> _Source_:
--- BEGIN ---
# Introduction

### Brief Overview

In this notebook, one can find answers to the following questions:
* What active learning is?
* How to use implementations of active learning strategies from `dsawl` package?
* How do $\varepsilon$-greedy active learning perform relatively random selection?

### References

* An article that contains review of approaches to active learning: [Yang, 2017](https://arxiv.org/pdf/1702.08540.pdf);
* An article about EG-Active algorithm: [Bouneffouf, 2014](https://arxiv.org/abs/1408.2196).

# General Preparations

### Import Statements

In [1]:
import math
from copy import copy

import numpy as np

import matplotlib.pyplot as plt
%matplotlib inline
import seaborn as sns

from sklearn.base import BaseEstimator
from sklearn.metrics import accuracy_score
from sklearn.ensemble import RandomForestClassifier

from dsawl.active_learning.pool_based_sampling import EpsilonGreedyPickerFromPool

### Notebook-level Settings

In [2]:
np.random.seed(361)

In [3]:
sns.set()

### User-defined Settings

In [4]:
# It is not a good practice to store binary files
# (like PNG images) in a Git repository, but for
# your local use you can set it to `True`.
draw_plots = False

# Active Learning Overview

In [5]:
# Extract necessary info from docstring
# in order to avoid copying and pasting.
import dsawl.active_learning.pool_based_sampling as pbs
print(pbs.__doc__.split('\n\n')[1])
--- END ---
> _The tasks_:
**a.** Decide whether each statement agrees with the active learning notebook. For each, answer yes or no and quote the words from the notebook that settle it.
(i) The notebook sets the NumPy random seed to 361.
(ii) The `draw_plots` setting is set to `True`.
(iii) `RandomForestClassifier` is imported from `sklearn.ensemble`.
**b.** Answer these questions using the active learning notebook.
(i) Which class does the notebook import from `dsawl.active_learning.pool_based_sampling`?
(ii) Which reference is described as an article that reviews approaches to active learning?
(iii) Under what alias is the `pool_based_sampling` module imported in the Active Learning Overview section?
**c.** Pick up the active learning notebook after its last line and continue it.
The material after the active learning notebook is separate from the notebook.

> _Given entries_:
--- BEGIN ---
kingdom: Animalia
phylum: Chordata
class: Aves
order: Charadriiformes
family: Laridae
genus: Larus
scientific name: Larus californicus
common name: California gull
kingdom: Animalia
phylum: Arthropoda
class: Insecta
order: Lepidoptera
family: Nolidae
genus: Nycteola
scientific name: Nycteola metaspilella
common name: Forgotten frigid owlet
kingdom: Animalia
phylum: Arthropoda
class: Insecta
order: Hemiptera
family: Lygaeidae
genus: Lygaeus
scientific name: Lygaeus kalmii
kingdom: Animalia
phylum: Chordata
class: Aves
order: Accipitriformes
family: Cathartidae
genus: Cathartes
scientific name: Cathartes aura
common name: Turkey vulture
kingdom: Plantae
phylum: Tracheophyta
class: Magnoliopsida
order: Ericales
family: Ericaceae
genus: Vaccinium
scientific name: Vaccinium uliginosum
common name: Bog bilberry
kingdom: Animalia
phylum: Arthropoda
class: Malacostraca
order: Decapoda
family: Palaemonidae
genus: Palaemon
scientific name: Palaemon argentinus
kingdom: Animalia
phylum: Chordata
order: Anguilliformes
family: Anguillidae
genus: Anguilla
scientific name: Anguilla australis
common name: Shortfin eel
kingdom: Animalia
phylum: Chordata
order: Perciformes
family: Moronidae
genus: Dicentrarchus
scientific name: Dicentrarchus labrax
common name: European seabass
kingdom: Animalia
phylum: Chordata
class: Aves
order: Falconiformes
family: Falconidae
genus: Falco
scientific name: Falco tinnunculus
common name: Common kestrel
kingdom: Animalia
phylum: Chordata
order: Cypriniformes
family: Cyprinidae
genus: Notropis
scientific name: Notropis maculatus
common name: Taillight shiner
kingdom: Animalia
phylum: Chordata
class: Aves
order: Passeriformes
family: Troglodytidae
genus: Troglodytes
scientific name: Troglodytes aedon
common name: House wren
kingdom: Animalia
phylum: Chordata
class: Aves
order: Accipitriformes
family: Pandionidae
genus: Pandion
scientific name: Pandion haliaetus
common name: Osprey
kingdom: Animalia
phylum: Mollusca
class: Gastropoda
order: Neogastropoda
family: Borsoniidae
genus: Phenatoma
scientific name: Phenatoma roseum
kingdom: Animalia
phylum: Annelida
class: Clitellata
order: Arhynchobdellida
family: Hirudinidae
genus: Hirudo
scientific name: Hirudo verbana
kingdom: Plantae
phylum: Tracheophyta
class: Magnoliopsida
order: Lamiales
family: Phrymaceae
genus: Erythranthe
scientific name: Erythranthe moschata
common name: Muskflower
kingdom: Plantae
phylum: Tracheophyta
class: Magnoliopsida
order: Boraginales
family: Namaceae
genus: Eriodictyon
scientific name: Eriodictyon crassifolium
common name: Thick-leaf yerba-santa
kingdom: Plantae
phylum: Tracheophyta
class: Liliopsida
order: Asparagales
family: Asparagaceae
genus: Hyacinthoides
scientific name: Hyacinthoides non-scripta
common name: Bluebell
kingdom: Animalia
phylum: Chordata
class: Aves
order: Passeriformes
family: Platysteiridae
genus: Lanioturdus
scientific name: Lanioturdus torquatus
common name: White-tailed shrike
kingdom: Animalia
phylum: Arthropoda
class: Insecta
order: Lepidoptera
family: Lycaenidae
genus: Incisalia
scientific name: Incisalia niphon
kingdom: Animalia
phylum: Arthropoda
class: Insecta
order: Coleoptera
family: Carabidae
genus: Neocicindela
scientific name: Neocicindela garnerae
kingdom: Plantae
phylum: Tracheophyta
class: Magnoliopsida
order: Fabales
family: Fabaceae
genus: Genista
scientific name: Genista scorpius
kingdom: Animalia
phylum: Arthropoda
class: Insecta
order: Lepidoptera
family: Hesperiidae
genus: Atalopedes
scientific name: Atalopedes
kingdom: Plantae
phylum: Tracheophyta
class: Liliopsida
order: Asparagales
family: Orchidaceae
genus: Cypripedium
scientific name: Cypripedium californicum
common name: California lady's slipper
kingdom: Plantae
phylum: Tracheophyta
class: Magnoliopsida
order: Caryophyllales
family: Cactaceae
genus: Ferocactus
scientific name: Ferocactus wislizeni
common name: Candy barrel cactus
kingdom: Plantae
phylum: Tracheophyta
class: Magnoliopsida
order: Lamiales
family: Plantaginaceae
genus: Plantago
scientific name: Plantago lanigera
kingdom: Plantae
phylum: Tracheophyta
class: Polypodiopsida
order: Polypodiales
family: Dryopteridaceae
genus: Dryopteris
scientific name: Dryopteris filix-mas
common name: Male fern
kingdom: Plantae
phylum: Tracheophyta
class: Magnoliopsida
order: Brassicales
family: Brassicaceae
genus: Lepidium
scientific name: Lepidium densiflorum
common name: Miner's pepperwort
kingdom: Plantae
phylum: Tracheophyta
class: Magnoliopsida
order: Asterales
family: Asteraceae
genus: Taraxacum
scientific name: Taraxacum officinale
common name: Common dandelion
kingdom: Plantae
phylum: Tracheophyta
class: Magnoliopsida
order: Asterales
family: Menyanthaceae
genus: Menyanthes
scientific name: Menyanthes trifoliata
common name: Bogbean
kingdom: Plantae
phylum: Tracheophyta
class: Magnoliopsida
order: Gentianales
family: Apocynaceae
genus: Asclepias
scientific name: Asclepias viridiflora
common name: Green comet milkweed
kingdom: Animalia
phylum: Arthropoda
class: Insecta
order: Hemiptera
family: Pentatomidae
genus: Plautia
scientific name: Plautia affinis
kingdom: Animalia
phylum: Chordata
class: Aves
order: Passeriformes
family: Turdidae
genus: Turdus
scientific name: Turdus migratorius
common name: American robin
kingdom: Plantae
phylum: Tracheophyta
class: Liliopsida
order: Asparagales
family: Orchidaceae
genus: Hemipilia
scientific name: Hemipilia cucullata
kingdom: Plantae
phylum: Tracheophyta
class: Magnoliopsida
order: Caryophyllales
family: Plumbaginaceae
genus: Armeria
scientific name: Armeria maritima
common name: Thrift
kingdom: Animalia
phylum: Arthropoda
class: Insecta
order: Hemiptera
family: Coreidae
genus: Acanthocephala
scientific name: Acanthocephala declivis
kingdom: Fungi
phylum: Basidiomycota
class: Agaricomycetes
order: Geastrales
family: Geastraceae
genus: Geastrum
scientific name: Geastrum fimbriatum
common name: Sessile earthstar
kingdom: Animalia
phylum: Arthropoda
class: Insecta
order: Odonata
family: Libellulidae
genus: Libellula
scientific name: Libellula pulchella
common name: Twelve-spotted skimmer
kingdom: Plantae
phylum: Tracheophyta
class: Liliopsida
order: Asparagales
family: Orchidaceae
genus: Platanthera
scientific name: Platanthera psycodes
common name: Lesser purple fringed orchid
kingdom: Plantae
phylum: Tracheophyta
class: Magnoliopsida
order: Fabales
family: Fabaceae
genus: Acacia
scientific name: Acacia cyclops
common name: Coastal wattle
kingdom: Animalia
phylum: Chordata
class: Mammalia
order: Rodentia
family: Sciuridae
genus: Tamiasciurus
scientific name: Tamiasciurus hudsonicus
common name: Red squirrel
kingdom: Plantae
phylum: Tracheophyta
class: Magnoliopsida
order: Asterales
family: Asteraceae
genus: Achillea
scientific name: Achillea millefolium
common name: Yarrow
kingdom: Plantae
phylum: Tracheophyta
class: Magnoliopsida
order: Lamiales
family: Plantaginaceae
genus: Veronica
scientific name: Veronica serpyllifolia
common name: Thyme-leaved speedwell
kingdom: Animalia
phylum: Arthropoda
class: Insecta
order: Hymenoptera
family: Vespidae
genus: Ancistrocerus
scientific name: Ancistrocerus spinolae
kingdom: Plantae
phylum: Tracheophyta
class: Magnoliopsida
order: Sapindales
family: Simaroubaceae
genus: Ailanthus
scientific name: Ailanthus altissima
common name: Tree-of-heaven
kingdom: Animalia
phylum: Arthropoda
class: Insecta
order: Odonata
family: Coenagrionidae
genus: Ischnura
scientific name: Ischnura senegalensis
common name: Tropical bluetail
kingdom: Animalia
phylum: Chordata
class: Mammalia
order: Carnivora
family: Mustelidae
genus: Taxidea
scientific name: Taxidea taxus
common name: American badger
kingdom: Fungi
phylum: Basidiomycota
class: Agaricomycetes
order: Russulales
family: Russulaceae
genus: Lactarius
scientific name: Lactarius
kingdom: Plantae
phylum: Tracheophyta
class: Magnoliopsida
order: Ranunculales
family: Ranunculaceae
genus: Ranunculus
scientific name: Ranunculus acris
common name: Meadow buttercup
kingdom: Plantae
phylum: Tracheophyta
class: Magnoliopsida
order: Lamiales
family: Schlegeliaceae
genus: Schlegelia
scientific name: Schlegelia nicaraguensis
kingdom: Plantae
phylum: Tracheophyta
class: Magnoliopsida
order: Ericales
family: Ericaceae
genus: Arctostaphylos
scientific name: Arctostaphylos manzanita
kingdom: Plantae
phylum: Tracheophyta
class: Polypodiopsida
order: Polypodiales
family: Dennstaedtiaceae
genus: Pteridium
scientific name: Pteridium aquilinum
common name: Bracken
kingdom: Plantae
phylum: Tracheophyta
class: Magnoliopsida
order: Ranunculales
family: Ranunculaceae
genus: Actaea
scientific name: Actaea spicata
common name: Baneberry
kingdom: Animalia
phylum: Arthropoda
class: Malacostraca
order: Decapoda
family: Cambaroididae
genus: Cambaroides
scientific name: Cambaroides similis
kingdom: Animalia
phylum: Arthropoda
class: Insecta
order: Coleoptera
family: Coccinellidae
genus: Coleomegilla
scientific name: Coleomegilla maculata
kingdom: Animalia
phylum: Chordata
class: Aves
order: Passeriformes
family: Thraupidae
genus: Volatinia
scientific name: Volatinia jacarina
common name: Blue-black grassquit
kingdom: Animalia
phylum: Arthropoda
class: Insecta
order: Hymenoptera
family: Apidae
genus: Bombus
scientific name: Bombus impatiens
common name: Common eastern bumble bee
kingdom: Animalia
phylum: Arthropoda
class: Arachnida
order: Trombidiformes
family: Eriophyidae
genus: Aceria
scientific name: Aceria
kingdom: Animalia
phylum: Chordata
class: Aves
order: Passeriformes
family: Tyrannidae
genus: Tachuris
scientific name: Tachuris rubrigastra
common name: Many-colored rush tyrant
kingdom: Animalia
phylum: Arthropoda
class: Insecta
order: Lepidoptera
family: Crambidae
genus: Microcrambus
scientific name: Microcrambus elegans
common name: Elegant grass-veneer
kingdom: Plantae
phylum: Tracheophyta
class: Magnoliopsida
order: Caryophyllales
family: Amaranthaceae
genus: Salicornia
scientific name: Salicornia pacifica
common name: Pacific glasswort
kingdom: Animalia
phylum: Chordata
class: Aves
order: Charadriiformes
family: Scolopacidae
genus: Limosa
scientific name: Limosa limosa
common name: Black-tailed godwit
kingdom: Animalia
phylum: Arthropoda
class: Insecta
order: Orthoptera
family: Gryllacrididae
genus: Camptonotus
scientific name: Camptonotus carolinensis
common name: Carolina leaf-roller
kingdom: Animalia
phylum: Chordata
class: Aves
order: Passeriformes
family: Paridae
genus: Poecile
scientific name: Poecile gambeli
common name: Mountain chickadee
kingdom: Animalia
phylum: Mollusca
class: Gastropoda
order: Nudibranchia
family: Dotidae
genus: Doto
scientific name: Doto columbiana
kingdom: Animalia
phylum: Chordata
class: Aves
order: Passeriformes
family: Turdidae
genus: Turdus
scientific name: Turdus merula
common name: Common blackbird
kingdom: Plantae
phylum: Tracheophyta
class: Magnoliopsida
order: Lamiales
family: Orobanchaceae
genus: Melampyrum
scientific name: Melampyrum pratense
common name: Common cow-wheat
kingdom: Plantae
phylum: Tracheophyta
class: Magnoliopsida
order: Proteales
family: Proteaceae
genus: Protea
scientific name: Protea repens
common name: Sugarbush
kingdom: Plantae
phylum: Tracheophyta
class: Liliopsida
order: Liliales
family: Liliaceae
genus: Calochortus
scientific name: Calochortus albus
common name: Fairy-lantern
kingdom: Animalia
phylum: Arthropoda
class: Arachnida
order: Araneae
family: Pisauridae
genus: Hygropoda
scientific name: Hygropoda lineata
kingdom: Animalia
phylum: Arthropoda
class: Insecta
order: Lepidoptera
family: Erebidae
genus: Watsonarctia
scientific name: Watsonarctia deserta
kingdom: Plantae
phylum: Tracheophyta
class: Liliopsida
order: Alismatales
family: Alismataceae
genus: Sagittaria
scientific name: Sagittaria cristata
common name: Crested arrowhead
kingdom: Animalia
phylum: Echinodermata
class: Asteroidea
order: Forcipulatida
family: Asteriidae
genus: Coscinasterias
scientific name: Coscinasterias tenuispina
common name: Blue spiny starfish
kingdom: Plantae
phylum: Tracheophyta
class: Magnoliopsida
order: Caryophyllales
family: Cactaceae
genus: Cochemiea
--- END ---
> _Answers to the exercises_:
**a.**
(i) Yes: "np.random.seed(361)"
(ii) No: "draw_plots = False"
(iii) Yes: "from sklearn.ensemble import RandomForestClassifier"

**b.**
(i) `EpsilonGreedyPickerFromPool`
(ii) Yang, 2017
(iii) `pbs`

**c.**
Active learning setup assumes that, given a model and a training set,
it is possible to extend the training set with new labelled examples
and the goal is to do it with maximum possible improvement of model
quality subject to constraint on how many new examples can be added.
Further, pool-bases sampling means that new examples come from
a fixed and known set of initially unlabelled examples, i.e., the task
is to choose objects to be studied, not to synthesize them arbitrarily.


# Dataset Generation

Make a dataset that is involved in further examples.

In [6]:
dimensionality = 2
lower_bound = -2
upper_bound = 2
pool_size = 300

In [7]:
X_train_initial = np.array(
    [[1, -1],
     [2, -2],
     [3, -3],
     [-1, -1],
     [-2, -2],
     [-3, -3],
     [0, 1],
     [0, 2],
     [0, 3]]
)

In [8]:
X_new = np.random.uniform(
    lower_bound, upper_bound, size=(pool_size, dimensionality)
)

In [9]:
X_hold_out = np.random.uniform(
    lower_bound, upper_bound, size=(pool_size, dimensionality)
)

In [10]:
def compute_target(X: np.ndarray) -> np.ndarray:
    """
    Compute class label for a simple classification problem where
    2D plane is split into three regions by rays such that they
    start from the origin and an angle between any pair of them
    has 120 degrees.
    
    :param X:
        coordinates of points from the plane
    :return:
        labels of regions where points are located
    """
    
    def compute_target_for_row(x: np.ndarray) -> int:
        if x[0] > 0:
            return 1 if x[1] - math.tan(math.radians(30)) * x[0] > 0 else 2
        else:
            return 1 if x[1] + math.tan(math.radians(30)) * x[0] > 0 else 3
        
    y = np.apply_along_axis(compute_target_for_row, axis=1, arr=X)
    return y

In [11]:
y_train_initial = compute_target(X_train_initial)
y_new = compute_target(X_new)
y_hold_out = compute_target(X_hold_out)

In [12]:
if draw_plots:
    fig = plt.figure(figsize=(15, 15))
    ax = fig.add_subplot(111)
    for label, color in zip(range(1, 4), ['b', 'r', 'g']):
        curr_X = X_train_initial[y_train_initial == label, :]
        ax.scatter(curr_X[:, 0], curr_X[:, 1], c=color, marker='D')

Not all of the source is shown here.